The belief that so long as consent has been given no harm has occurred is increasingly unconvincing. It is directly related to the distance the law has made from any differentiated sense of sexual morality.
It is an extraordinary departure from the way the law was understood historically. This short discussion of the threefold use of the law is a decent illustration of the change.
The use of the word ‘rape culture’ expresses its disorientation, its stumbling under the accumulated weight of sexual transgression.
That is because legality does not entail morality. In fact, it is becoming abundantly clear that our laws not only fail to provide moral guides, restrain evil, or promote the good, they sanction immorality.
By making consent the sole determining factor of the legality of a sexual act, the law has rendered moral considerations – human considerations – irrelevant to its deliberations. Because of its blind commitment to the mathematical ideal of equality, the law is satisfied it has done its task if has determined that consent has been given or withheld.
A few examples will show how inadequate this is.
Consent in school sexual education
Consent is also the fundamental premise of the sex-ed curricula now being foisted on children throughout the Western world. It is an adult concept imposed on children in the name of equality.
Any consideration of how different children are to adults ought to make it clear how inappropriate the teaching of consent is. In the court of law, children are understood to be minors, and are judged by a different standard than adults. It is not because they are smaller, but because their capacity for moral responsibility is still unformed.
The defenders of these new manuals of sexual education state that they are giving children the tools to identify whether they have been violated. The claim is at best confused. Children can understand consent if all we mean by it is that they understand ‘yes’ or ‘no’, but if we mean that they can understand the moral consequences of their actions, or others’ acts upon them, the teaching of societies throughout history has been a decided ‘no.’
There is clear dissent to this idea of consent.
Asking children to employ an undeveloped faculty of responsibility before they are sexually and morally mature (as consent requires) is an indication of a perverse generation of adults. The wickedness of their indiscriminate judgment arises directly from the principle of equality they use to guide it.
Sadomasochism and rape culture
The full absurdity of individual consent as an ethical barometer – as if sex, marriage, and procreation were not a matter that concerned the entire human community – is evident in the mass appeal of sadomasochism among women, such as is evident in the popularity of the misogynistic Fifty Shades novels.
What does this portray other than a sense that being loved entails accepting being brutalized?
‘Consent’ is plainly bankrupt as a social ethic, precisely because it treats every sexual act indiscriminately by considering them all equally valid.

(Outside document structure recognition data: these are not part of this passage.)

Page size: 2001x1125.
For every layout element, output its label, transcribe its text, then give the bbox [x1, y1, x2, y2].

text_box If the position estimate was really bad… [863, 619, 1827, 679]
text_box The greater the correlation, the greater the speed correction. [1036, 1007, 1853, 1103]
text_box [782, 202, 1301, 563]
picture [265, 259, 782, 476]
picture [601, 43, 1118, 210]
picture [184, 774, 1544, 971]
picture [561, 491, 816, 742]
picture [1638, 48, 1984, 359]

Refusing to acknowledge distinctions between men and women, adults and children, or people and objects, is simply dehumanizing.
It is fundamentally degrading, and in particular towards women. Yet there are few protests from the feminists of our day.
Postfeminism is just posthumanism. The idea that human nature is a matter of pure volition, amenable to our self-determination (as it is expressed in the concept of gender identity) and above all to our consent is just another sign of a bankrupt ethics.
It is an ethics without Christ and without the law of God.
The phrase ‘rape culture’ might be the only sign that a culture of moral relativists has left to express its confused sense of outrage, dehumanization, and humiliation.
If the maxim of the law is that silence gives consent, then it is now clear that we can see dissent to the ethics of consent.